Parlamento geçtiğimiz günlerde orduya OHAL yetkileri vermeyi kabul etti. Önümüzdeki günlerde bu protestolarda ciddi şiddet olayları görme ihtimalimiz var mı?
Lübnan ordusu, Lübnan parçalı toplumunu yansıtır. Türkiye’nin OHAL deneyiminin projeksiyonunu Lübnan’a yapamayız. Yanlış sonuçlara varırız. Şiddet her zaman için Lübnan’da kullanılan bir yöntem ama OHAL nedeniyle ordu ve protestocular arasında olacak türden bir şiddet beklenmemeli.
Birçok Orta Doğu ülkesi gibi Lübnan’da yıllardır yozlaşma ile mücadele ediyor. Beyrut’taki felaket bir dönüm noktası olur mu? Yozlaşmanın tabanında ülkenin siyasi sisteminin yetersizliği veya denetimsizlik mi yatıyor?
Lübnan yıllardır yozlaşma ile mücadele etmiyor. Yozlaşmayı daha doğrusu akıl almaz boyutlara varmış yolsuzluğu sürekli yaşıyor. Yolsuzluğun tabanında sizin soruda altını çizdiğiniz nedenler ve ülkeye, bölgeye, dönemin özelliklerine, genel bölgesel siyasi şartlara ve uluslararası sistemin yapısından kaynaklanan bir dizi daha neden var. Sonuç olarak, Lübnan tam anlamıyla bir “failed state”, hatta bırakın çuvallamış bir devleti, bir devletsizlik hali ve ekonomik çöküntü fotoğrafı.

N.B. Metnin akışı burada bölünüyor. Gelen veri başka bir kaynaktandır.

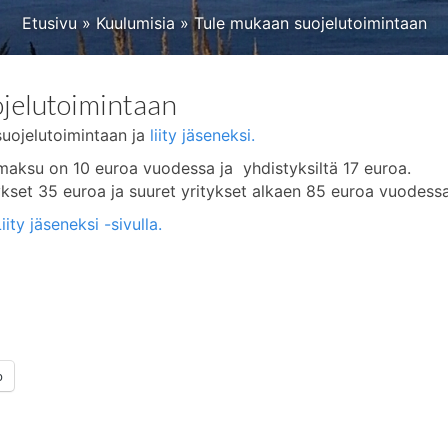
Etusivu
»
Kuulumisia
»
Tule mukaan suojelutoimintaan
jelutoimintaan
uojelutoimintaan ja
liity jäseneksi.
maksu on 10 euroa vuodessa ja yhdistyksiltä 17 euroa.
tykset 35 euroa ja suuret yritykset alkaen 85 euroa vuodessa
iity jäseneksi -sivulla.
p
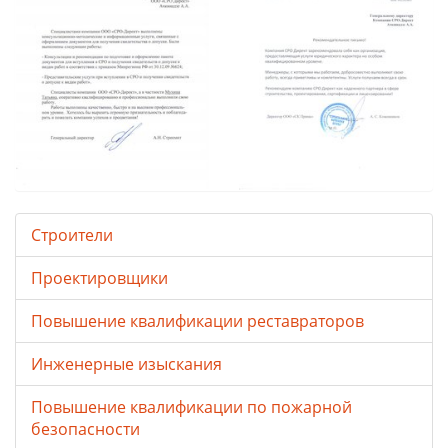
Строители
Проектировщики
Повышение квалификации реставраторов
Инженерные изыскания
Повышение квалификации по пожарной
безопасности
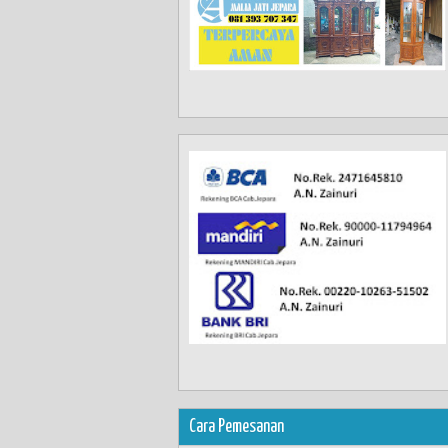
Cara Pemesanan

Siz bu bölgede yıllarca yaşamış bir gazeteci olarak, Lübnan’ın küllerinden tekrar doğabileceğini düşünüyor musunuz?
Evet. Bu ülkeyi iç savaş öncesinde, “Beyrut, Orta Doğu’nun Paris’i” (Paris’in de Paris olduğu eşsiz döneminde) benzetmesine haklı olarak sahip olduğu göz kamaştırıcı döneminde tanıdım ve orada yaşadım. 15 yıl süren iç savaşın hemen her aşamasında oradaydım. İç savaş biteli 31 yıl oldu ve benim bağım kopmadı. Özellikle Beyrut ile ilişkim tutkuyla hep sürdü. Başından geçenleri düşününce bir daha ayağa kalkamaz diye düşünmek çok kolaydı. Ama, kalktı. Dolasıyla, evet, küllerinden tekrar doğabileceğini düşünüyorum. Ama düşünüyor olmaktan daha öncelikli, çok arzuluyorum. İstiyorum.